Exercise description:
Give the data again in full, without pictures.

═══ Source data

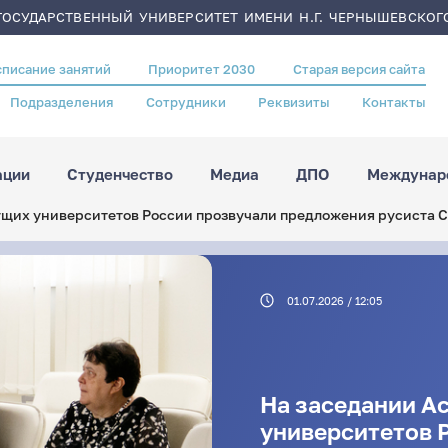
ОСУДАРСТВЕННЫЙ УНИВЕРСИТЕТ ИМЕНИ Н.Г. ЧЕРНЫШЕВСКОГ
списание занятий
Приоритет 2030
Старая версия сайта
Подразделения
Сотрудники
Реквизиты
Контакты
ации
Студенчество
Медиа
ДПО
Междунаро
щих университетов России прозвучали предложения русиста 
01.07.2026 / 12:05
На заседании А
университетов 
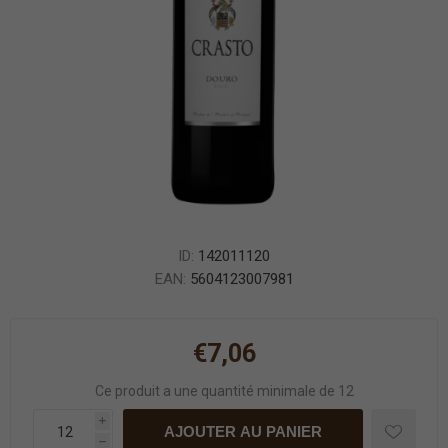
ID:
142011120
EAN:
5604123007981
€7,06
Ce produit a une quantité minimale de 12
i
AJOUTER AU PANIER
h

══════

Solution to this task:
ОСУДАРСТВЕННЫЙ УНИВЕРСИТЕТ ИМЕНИ Н.Г. ЧЕРНЫШЕВСКОГ
списание занятий
Приоритет 2030
Старая версия сайта
Подразделения
Сотрудники
Реквизиты
Контакты
ации
Студенчество
Медиа
ДПО
Междунаро
щих университетов России прозвучали предложения русиста 
01.07.2026 / 12:05
На заседании А
университетов 
ID:
142011120
EAN:
5604123007981
€7,06
Ce produit a une quantité minimale de 12
i
AJOUTER AU PANIER
h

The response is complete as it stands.